The impact of data integration on shipment forecasting and business intelligence

Mar 7, 2022

We live in an increasingly interconnected world. With the advent of smartphones, humanity has the power to access nearly anything they could imagine, merely with a few taps of its collective finger. However, manufacturing, transportation, and logistics have long since lagged in this technological renaissance; until very recently, that is.

Today’s smart-businesses leverage more than just the newest technology, though that certainly plays a role. What truly defines a smart business is how it collects and uses data. Data integration and business intelligence have become hot topics over the past few years, and their overall impact has been incredible. Companies employing data-fueled tactics are becoming leaner, smarter, and more efficient.

 

Why is data integration important?

In a big-picture sense, it’s relatively easy to understand how a business operates. Goods are made, sold, and distributed for a profit. However, within those steps is a macrocosm of information and opportunities. Every single action, from material procurement to the last mile delivery, has the potential to be automated, streamlined, and completely optimized. And so, taken from a granular view, business operations can be analyzed within specific processes, and inefficiencies become highlighted and solvable.

The amount of information generated by the supply chain is vast to the point of becoming incomprehensible. The data integration process separates the desired data relevant to the organization from the useless “noise” and then tracks and monitors the desired data. The data is summarized into digestible visuals such as charts and graphs and can help uncover patterns and generate insights within their operations.

 

How can data be used?

While the answer to this question can vary depending on the data collected, a few constants apply to nearly all data sets. The short answer is, analyzing data can help a business make smarter, quicker, and more efficient decisions. More specifically, it can help in the following ways.

  • Reduce operating costs and improve margins: Controlling costs is always a priority for any business. Given the current state of the global supply chain and freight costs, every step towards improvement could pay dividends. Real-time data collection creates a higher level of visibility and actionable insights into the supply chain.
  • Identify and mitigate risks: Risk assessment is a vital process for success. The longer the supply chain, the more moving parts and the greater the risks for disruptions, delays, rate hikes, and more. By incorporating data, these risks can be identified and even predicted in the future by analyzing trends and patterns within the supply chain.
  • Improve shipment forecasting and planning: Analysis of customer data can help an organization to better predict future levels of demand. This insight helps a business understand what their customer will need after the initial order has been placed. Additionally, trends can be monitored to improve stock levels of various items.
  • Running a lean operation: Lean logistics, when carefully managed, reduces cost, risk, and overall waste. However, running too lean can create as many problems as having too much inventory.

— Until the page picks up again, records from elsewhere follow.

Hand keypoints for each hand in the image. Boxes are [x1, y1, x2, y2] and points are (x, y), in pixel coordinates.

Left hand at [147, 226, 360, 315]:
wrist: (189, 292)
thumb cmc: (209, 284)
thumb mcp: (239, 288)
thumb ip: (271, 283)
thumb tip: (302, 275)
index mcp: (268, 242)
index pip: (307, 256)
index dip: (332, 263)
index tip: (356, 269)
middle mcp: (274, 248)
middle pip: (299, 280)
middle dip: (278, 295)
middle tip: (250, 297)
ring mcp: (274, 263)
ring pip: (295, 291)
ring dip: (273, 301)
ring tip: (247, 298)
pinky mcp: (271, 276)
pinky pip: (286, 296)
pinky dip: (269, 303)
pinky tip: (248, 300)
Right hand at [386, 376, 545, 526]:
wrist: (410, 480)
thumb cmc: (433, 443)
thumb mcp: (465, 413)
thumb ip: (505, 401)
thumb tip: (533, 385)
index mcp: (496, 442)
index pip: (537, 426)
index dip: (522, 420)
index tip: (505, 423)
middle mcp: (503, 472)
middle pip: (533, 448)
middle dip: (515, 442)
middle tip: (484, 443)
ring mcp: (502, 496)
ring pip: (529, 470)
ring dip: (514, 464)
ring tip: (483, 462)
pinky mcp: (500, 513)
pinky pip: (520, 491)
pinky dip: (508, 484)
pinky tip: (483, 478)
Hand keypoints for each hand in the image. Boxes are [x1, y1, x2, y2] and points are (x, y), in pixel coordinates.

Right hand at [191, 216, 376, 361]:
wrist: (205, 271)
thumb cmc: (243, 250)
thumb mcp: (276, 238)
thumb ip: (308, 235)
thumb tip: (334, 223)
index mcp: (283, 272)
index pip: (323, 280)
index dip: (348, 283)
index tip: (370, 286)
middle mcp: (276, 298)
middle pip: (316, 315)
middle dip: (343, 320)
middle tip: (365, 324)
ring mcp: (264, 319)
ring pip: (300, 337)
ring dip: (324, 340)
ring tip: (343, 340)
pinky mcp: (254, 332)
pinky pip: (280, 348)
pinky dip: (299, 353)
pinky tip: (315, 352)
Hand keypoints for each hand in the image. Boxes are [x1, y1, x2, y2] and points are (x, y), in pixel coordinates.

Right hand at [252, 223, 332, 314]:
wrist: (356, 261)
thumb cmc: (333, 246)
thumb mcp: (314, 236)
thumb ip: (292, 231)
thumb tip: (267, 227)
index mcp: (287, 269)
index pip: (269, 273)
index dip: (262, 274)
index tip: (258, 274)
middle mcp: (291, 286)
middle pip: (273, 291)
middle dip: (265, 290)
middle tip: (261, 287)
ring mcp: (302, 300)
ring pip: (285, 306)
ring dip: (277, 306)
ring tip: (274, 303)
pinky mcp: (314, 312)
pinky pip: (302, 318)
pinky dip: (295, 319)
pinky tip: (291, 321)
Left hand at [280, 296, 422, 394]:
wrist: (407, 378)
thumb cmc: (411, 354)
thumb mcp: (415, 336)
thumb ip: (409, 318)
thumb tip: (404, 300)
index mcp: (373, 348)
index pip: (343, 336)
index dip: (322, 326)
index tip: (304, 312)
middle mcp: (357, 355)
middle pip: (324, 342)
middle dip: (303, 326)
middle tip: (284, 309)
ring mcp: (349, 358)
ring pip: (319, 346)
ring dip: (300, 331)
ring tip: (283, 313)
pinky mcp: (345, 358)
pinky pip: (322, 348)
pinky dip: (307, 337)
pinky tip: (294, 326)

Data can be used to monitor warehouses, responses from logistics partners, and customer requests for information or solutions.

 

How data integration improves business intelligence

Business intelligence defines a number of practices within an organization and how data is utilized and applied. First, it is the process employed to retrieve valuable information from raw aggregated data. Business intelligence also defines how that information is used in business decisions, predictive analysis, trend and pattern identification, and overall business management. Additionally, business intelligence fosters better collaboration with all partners throughout the supply chain.

An excellent example of business intelligence is benchmarking. Data can be used to provide benchmarks for both in-house performances and that of the competition, providing milestones for measuring improvements to efficiency. Alternatively, a market and sales analysis could forecast a potential surge in demand, allowing a company to communicate with manufacturing, warehousing, and logistics partners to better anticipate the increased demand.

 

How to add data integration into your operations

It’s one thing to know that data is a powerful tool, and it’s another thing entirely to know how to go about collecting it and, more challenging still, interpreting it. There are various ways to go about bringing data integration into your operations. You could work with a third-party logistics (3PL) service provider who can handle data collection, processing, and analysis. While the downside is that added features typically incur additional costs, the hands-off approach is appealing to some organizations.

Alternatively, you can bring the process in-house using a software platform with data collection capabilities. Because the supply chain has become so incredibly complicated, most software has been developed to optimize supply chain performance. These products can typically cover many features, from monitoring sales to providing near real-time data about the supply chain and freight movements.

However, it is important to note that not all software is created equally. Optimally, the software will mesh with current ERP and legacy systems rather than replace them. The ideal solution would be a seamless integration that overlays current systems and allows for data sharing across all platforms.